# [EXERCISE DESCRIPTION]
Count the lines below that contain the string "szállást", treating uppercase and lowercase as different, and give only that number.

# [RECORD EXTRACTS]
----------------------------------------

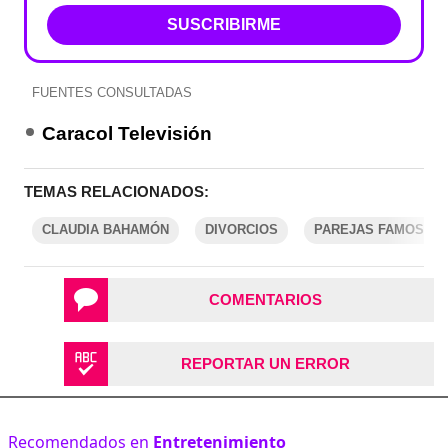
SUSCRIBIRME
FUENTES CONSULTADAS
Caracol Televisión
TEMAS RELACIONADOS:
CLAUDIA BAHAMÓN
DIVORCIOS
PAREJAS FAMOSAS
COMENTARIOS
REPORTAR UN ERROR
Recomendados en
Entretenimiento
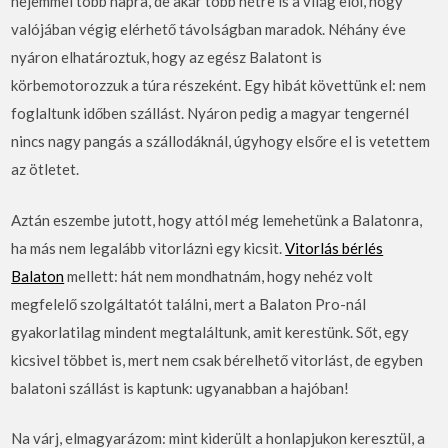
nejemmel több napra, de akár több hétre is a világ elől, hogy
valójában végig elérhető távolságban maradok. Néhány éve
nyáron elhatároztuk, hogy az egész Balatont is
körbemotorozzuk a túra részeként. Egy hibát követtünk el: nem
foglaltunk időben szállást. Nyáron pedig a magyar tengernél
nincs nagy pangás a szállodáknál, úgyhogy elsőre el is vetettem
az ötletet.
Aztán eszembe jutott, hogy attól még lemehetünk a Balatonra,
ha más nem legalább vitorlázni egy kicsit.
Vitorlás bérlés
Balaton
mellett: hát nem mondhatnám, hogy nehéz volt
megfelelő szolgáltatót találni, mert a Balaton Pro-nál
gyakorlatilag mindent megtaláltunk, amit kerestünk. Sőt, egy
kicsivel többet is, mert nem csak bérelhető vitorlást, de egyben
balatoni szállást is kaptunk: ugyanabban a hajóban!
Na várj, elmagyarázom: mint kiderült a honlapjukon keresztül, a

----------------------------------------

# [ANSWER SPACE]
2